Wednesday, November 12, 2025

CES - Change Event Streaming in SQL Server 2025

As we know that Microsoft's data team has released a preview of SQL Server 2025, which will include a lot of great features, such as Database Mirroring to Microsoft Fabric, Flexible AI Model Management and many more. One of the most interesting feature "Change Event Streaming" is coming within SQL Server 2025 as the new feature release. 


SQL Server has already very interesting existing features like Change Data Capture (CDC) and Change Tracking (CT), as well as the introduction of new mechanisms for capturing and streaming data changes in real-time or near real-time. 

Change Event Streaming (CES) is a new native engine capability in SQL Server 2025 that allows you to stream database changes (inserts, updates, deletes, and possibly schema changes) as real-time events to external systems (e.g., Azure Event Hubs, Kafka) instead of relying purely on older batch/change capture approaches.

Current Limitations and Opportunities

SQL Server currently offers two primary mechanisms for tracking data changes: Change Data Capture (CDC) and Change Tracking (CT). While both are valuable, they have limitations:

  • Change Data Capture (CDC): Provides detailed historical changes, but can be complex to configure and manage. It also introduces overhead due to the asynchronous capture process and the need for cleanup jobs. CDC is also not available in all SQL Server editions.

  • Change Tracking (CT): Simpler to configure than CDC, but only provides information about which rows have changed, not the actual changes themselves. This requires additional queries to retrieve the changed data, potentially impacting performance.

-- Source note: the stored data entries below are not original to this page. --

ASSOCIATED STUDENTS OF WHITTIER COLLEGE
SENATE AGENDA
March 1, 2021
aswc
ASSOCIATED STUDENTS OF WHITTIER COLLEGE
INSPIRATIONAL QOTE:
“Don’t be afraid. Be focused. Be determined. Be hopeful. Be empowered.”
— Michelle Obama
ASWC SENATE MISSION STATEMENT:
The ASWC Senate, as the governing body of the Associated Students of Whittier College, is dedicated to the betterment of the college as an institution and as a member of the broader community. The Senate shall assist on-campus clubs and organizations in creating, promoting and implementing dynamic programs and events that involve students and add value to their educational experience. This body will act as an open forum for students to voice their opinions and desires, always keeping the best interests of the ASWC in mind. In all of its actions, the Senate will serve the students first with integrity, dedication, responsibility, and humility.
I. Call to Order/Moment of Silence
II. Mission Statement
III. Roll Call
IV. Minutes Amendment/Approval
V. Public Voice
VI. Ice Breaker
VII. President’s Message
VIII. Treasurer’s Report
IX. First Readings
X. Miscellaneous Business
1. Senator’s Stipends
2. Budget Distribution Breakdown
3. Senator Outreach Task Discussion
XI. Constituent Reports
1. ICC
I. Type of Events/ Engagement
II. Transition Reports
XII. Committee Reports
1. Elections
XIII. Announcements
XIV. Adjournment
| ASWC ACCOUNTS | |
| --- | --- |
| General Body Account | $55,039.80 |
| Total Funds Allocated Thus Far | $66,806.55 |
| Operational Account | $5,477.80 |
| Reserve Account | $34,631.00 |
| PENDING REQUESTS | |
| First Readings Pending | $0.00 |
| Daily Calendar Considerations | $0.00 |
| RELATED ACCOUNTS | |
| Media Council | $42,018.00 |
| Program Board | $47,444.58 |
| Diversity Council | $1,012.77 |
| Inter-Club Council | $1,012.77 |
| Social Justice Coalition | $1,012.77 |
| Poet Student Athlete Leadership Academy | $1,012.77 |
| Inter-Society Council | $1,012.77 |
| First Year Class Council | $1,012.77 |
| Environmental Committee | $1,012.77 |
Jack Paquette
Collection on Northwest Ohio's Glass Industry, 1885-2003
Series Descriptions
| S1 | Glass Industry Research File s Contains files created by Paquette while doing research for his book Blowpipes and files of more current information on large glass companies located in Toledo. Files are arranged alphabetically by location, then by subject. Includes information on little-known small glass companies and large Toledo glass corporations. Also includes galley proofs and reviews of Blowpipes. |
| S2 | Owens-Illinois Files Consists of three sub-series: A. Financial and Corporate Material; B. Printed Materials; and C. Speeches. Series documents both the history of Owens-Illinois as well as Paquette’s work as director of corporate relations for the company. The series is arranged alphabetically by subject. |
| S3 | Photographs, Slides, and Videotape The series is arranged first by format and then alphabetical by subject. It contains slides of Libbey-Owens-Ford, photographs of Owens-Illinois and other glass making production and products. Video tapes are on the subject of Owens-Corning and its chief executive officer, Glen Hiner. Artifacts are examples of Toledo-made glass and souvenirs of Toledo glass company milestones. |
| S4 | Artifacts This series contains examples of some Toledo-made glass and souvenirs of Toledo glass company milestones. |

SQL Server 2025 has the opportunity to address these limitations and provide a more robust and versatile change event streaming solution. Key areas for improvement include:

  • Real-time or Near Real-time Streaming: Reducing latency between data changes and their availability to downstream consumers.

  • Simplified Configuration and Management: Making it easier to set up and maintain change event streams.

  • Improved Performance and Scalability: Minimizing the impact on the source database and supporting high-volume change rates.

  • Enhanced Data Transformation and Enrichment: Providing mechanisms to transform and enrich change events before they are streamed.

  • Integration with Modern Data Architectures: Seamlessly integrating with cloud-based data lakes, message queues, and stream processing platforms.

  • Support for a wider range of data types: Expanding support for data types like JSON, XML, and spatial data.

Potential Enhancements in SQL Server 2025

Several enhancements could be implemented in SQL Server 2025 to improve change event streaming:

1. Enhanced Change Data Capture (CDC)

  • Real-time CDC: Implement a more real-time CDC mechanism, potentially using transaction log streaming or other techniques to capture changes with minimal latency. This could involve a new CDC agent that directly streams changes to a message queue or other destination.

  • Simplified Configuration: Introduce a more user-friendly interface for configuring CDC, potentially using a wizard-driven approach or declarative configuration files.

  • Automated Cleanup: Improve the automated cleanup process for CDC change tables, reducing the need for manual intervention.

  • Selective CDC: Allow users to specify which columns to capture changes for, reducing storage overhead and improving performance.

  • CDC for Temporal Tables: Extend CDC support to temporal tables, allowing users to track changes to historical data.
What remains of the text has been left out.